Document images with source code
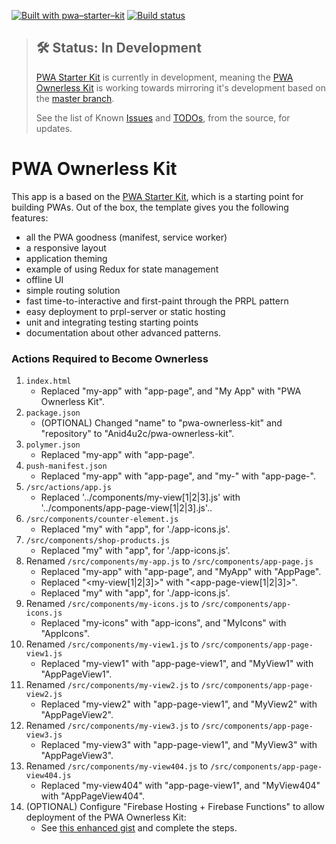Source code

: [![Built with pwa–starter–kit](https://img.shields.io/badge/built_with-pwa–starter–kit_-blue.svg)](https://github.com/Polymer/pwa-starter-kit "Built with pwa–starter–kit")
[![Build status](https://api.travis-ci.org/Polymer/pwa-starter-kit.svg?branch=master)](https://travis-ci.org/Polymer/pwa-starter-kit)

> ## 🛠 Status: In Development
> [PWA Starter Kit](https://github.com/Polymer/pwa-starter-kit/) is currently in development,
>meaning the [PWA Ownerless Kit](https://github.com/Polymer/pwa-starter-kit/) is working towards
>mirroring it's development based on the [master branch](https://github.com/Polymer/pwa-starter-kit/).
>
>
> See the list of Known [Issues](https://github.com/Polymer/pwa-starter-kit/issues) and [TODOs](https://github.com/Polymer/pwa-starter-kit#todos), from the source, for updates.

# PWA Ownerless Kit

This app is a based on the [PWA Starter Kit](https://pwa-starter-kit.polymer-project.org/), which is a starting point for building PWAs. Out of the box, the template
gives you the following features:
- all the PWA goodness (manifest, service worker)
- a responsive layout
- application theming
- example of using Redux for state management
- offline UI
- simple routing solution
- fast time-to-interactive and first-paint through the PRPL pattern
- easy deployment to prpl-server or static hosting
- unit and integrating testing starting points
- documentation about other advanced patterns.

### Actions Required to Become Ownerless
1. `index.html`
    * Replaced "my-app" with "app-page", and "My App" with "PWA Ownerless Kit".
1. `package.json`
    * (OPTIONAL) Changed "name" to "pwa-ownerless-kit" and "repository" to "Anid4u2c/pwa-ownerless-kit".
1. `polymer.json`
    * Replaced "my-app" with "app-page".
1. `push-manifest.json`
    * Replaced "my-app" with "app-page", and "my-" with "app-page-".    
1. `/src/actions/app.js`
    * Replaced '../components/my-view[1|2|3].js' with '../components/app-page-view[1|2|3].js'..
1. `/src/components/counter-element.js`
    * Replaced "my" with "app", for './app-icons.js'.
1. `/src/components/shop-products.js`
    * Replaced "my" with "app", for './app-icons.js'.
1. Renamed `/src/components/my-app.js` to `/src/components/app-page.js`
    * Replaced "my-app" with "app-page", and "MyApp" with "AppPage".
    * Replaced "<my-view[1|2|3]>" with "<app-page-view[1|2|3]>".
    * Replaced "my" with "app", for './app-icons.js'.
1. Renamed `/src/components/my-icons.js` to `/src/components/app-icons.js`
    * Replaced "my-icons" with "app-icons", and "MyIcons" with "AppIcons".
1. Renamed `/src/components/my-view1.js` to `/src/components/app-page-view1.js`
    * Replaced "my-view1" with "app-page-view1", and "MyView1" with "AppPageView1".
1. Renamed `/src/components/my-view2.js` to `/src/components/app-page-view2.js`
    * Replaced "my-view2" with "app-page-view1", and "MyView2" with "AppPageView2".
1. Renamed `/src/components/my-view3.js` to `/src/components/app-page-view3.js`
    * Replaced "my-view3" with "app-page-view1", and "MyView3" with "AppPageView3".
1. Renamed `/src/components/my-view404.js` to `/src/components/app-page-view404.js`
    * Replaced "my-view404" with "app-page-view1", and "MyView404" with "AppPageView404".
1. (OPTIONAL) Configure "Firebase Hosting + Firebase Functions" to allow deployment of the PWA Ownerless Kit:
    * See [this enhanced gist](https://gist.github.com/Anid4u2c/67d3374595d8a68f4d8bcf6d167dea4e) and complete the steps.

...

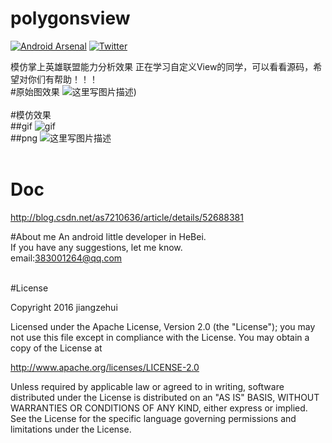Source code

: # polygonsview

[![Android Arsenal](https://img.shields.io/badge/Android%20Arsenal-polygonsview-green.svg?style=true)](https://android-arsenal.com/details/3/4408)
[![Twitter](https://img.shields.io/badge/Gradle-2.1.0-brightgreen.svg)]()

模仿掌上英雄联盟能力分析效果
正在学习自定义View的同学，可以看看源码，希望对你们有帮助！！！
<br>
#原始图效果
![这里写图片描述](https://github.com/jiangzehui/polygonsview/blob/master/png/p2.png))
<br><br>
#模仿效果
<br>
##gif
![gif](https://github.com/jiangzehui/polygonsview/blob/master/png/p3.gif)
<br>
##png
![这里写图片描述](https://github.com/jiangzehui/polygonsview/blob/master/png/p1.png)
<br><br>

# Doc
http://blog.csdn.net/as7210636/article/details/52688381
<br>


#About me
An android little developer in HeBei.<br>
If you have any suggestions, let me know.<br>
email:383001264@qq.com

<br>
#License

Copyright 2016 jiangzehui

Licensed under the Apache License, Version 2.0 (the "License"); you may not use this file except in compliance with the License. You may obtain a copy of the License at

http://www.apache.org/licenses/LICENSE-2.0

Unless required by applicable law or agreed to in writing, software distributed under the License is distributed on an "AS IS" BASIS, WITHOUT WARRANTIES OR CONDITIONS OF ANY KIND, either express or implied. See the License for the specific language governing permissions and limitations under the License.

• Task requirements
An exact, complete copy of the lines above from the one with "正在学习自定义View的同学，可以看看源码，希望对你们有帮助！！！" through the one with "http://www.apache.org/licenses/LICENSE-2.0" is the whole answer.

• Final answer
正在学习自定义View的同学，可以看看源码，希望对你们有帮助！！！
<br>
#原始图效果
![这里写图片描述](https://github.com/jiangzehui/polygonsview/blob/master/png/p2.png))
<br><br>
#模仿效果
<br>
##gif
![gif](https://github.com/jiangzehui/polygonsview/blob/master/png/p3.gif)
<br>
##png
![这里写图片描述](https://github.com/jiangzehui/polygonsview/blob/master/png/p1.png)
<br><br>

# Doc
http://blog.csdn.net/as7210636/article/details/52688381
<br>


#About me
An android little developer in HeBei.<br>
If you have any suggestions, let me know.<br>
email:383001264@qq.com

<br>
#License

Copyright 2016 jiangzehui

Licensed under the Apache License, Version 2.0 (the "License"); you may not use this file except in compliance with the License. You may obtain a copy of the License at

http://www.apache.org/licenses/LICENSE-2.0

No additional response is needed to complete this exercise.